**The problem**
Where a line holds the word "nose", copy it from the records.

• • • •

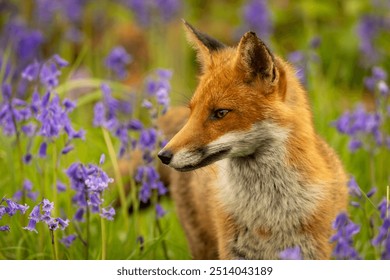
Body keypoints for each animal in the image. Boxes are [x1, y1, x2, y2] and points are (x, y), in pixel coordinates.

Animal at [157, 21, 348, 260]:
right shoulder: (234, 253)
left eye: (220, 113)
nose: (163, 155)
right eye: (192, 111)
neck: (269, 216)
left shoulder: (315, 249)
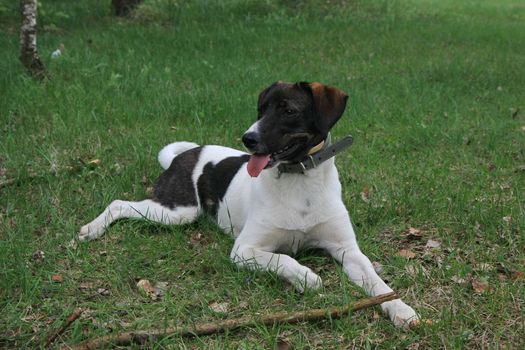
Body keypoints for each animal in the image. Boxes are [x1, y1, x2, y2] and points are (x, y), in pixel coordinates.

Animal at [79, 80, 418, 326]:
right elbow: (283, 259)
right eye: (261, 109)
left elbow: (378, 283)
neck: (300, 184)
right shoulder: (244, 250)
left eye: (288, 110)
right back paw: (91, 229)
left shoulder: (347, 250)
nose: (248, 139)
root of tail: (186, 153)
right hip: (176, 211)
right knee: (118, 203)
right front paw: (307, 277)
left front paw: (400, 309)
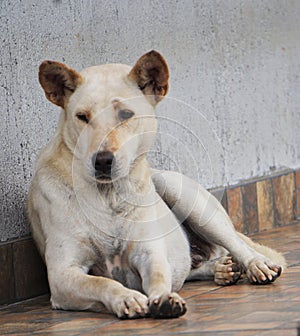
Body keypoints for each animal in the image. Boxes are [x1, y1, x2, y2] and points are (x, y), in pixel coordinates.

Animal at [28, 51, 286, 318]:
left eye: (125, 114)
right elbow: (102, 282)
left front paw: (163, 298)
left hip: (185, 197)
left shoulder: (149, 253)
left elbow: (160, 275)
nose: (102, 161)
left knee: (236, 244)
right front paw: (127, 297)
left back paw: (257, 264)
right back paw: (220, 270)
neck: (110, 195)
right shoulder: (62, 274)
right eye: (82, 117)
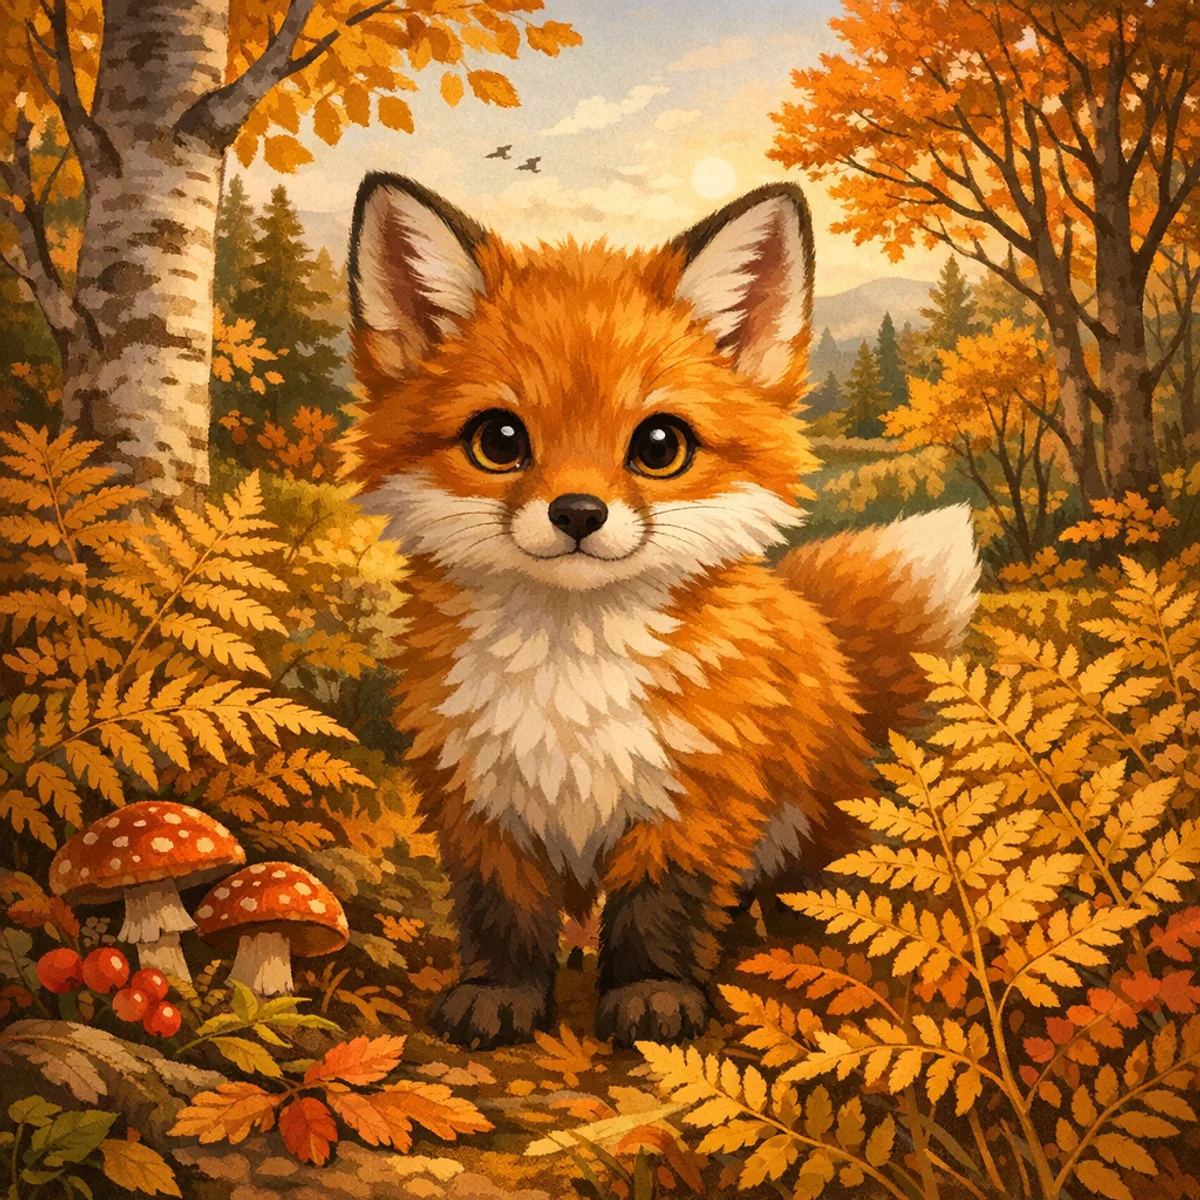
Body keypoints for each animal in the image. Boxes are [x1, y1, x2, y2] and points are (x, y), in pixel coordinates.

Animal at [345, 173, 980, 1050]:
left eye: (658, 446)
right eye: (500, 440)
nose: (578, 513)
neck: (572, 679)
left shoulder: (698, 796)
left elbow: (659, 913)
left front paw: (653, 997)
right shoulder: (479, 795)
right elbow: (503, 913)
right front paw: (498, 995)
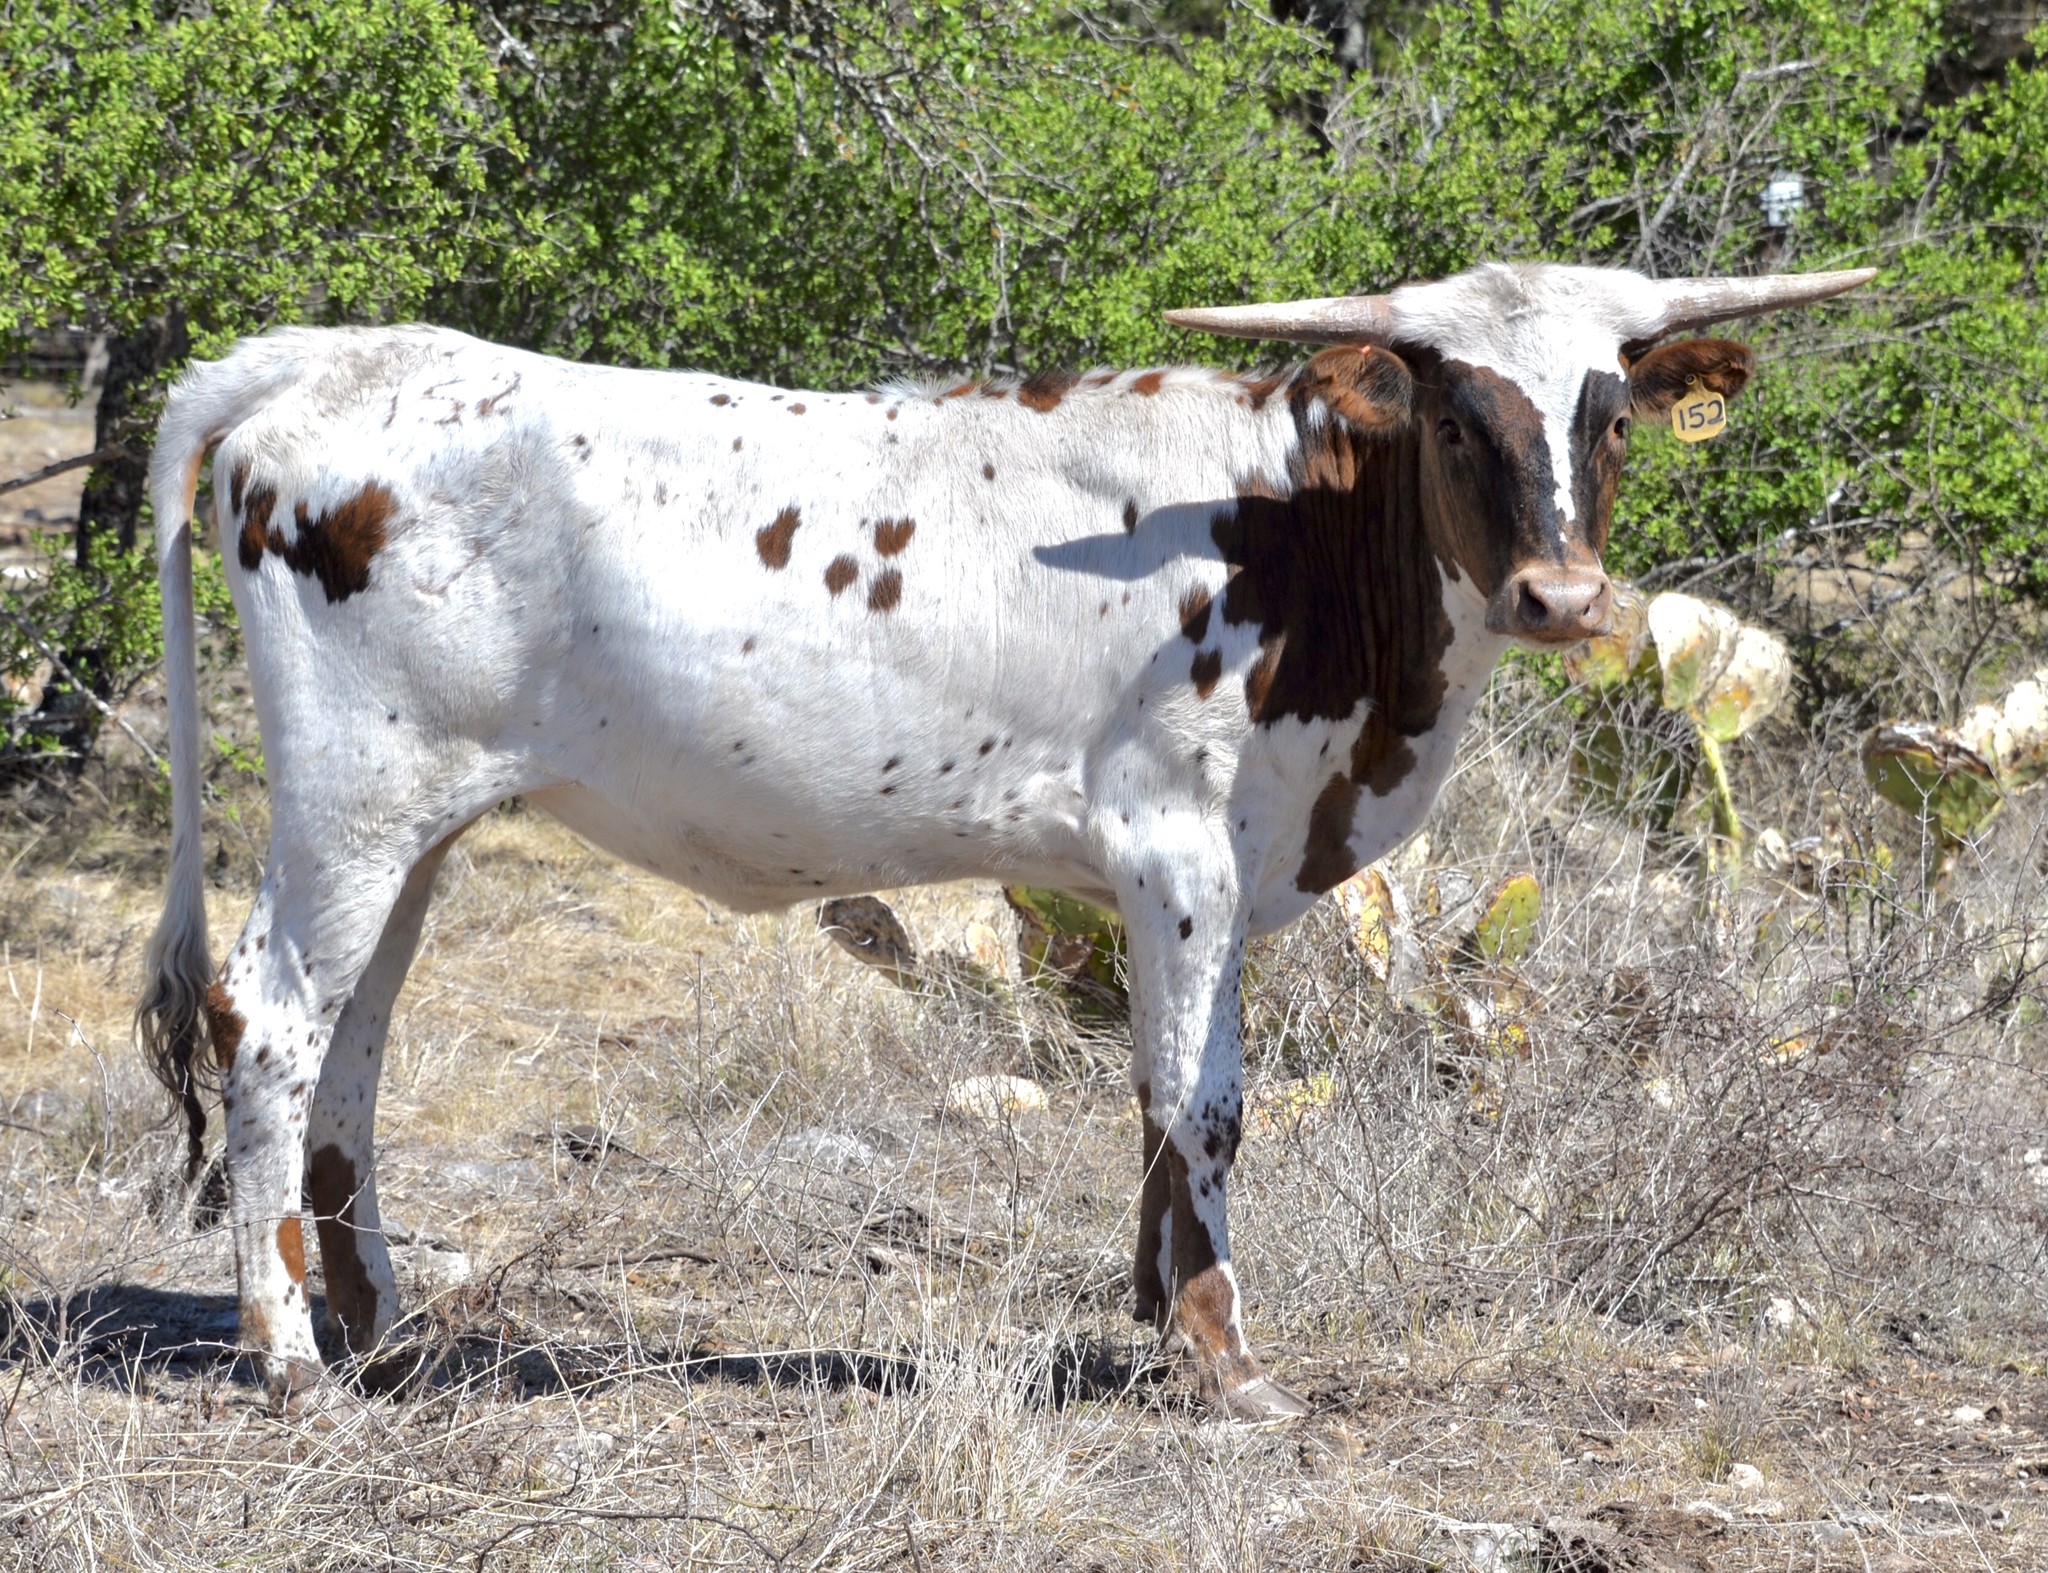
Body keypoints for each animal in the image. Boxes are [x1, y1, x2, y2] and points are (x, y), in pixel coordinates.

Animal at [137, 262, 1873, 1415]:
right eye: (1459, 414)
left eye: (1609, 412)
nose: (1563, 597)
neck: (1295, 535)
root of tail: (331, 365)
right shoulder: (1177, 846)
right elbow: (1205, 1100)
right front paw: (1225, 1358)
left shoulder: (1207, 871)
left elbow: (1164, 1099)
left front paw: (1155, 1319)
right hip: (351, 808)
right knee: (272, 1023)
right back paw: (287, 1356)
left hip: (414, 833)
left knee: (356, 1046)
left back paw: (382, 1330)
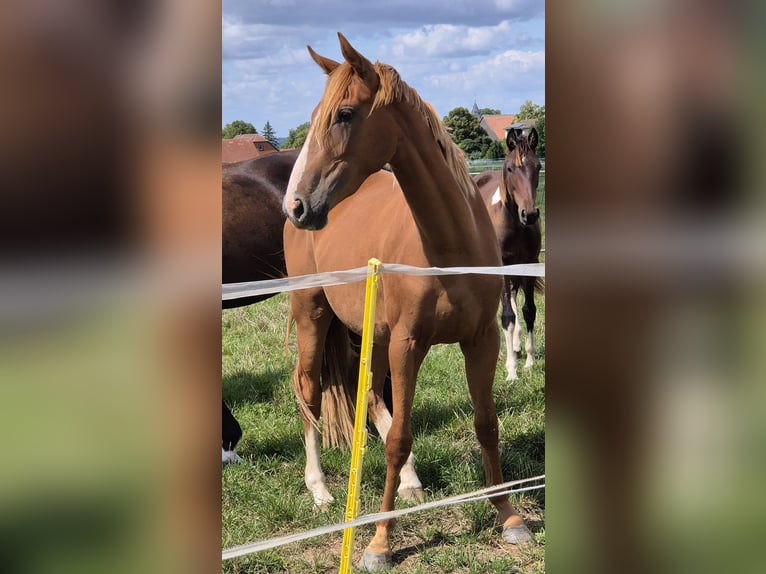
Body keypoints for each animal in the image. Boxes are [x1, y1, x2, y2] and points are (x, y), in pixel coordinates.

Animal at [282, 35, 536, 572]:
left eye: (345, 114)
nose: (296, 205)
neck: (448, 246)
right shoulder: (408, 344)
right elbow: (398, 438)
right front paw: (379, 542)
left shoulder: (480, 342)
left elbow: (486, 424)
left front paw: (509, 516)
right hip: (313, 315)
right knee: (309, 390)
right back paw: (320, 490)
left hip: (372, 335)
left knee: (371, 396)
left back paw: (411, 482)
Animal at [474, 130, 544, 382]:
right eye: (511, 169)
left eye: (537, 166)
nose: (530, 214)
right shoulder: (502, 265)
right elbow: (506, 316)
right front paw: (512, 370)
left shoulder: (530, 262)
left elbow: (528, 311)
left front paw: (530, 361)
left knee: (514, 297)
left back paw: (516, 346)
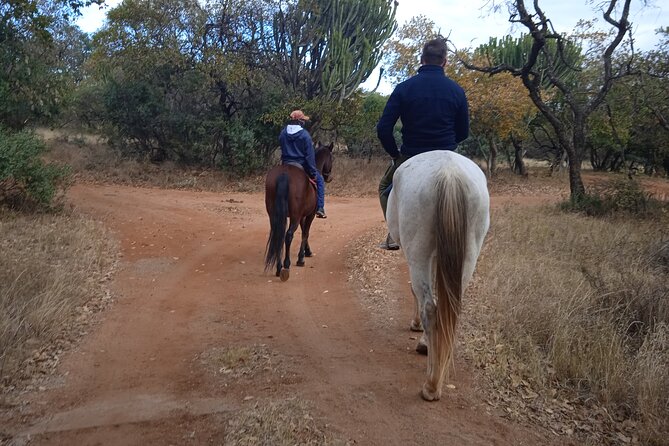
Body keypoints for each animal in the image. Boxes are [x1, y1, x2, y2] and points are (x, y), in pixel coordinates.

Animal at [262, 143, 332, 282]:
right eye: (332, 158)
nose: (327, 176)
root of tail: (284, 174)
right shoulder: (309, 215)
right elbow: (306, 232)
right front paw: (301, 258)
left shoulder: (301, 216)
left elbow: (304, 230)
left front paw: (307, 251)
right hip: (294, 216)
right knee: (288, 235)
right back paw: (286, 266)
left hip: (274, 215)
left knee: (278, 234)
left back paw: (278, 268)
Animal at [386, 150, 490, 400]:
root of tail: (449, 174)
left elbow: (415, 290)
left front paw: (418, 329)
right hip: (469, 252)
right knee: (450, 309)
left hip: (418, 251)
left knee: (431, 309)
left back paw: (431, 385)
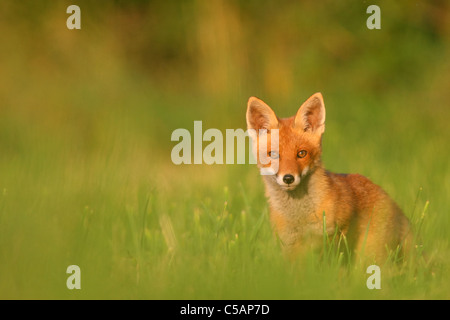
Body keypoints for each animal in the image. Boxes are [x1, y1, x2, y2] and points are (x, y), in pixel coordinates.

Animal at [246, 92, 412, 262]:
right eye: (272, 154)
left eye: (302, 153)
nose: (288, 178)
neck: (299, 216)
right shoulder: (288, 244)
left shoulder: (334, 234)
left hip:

• • • •

**Solved exercise**
nose: (163, 155)
nose: (248, 139)
nose: (102, 161)
nose: (578, 513)
nose: (1563, 597)
nose: (296, 205)
nose: (530, 214)
nose: (327, 176)
nose: (288, 178)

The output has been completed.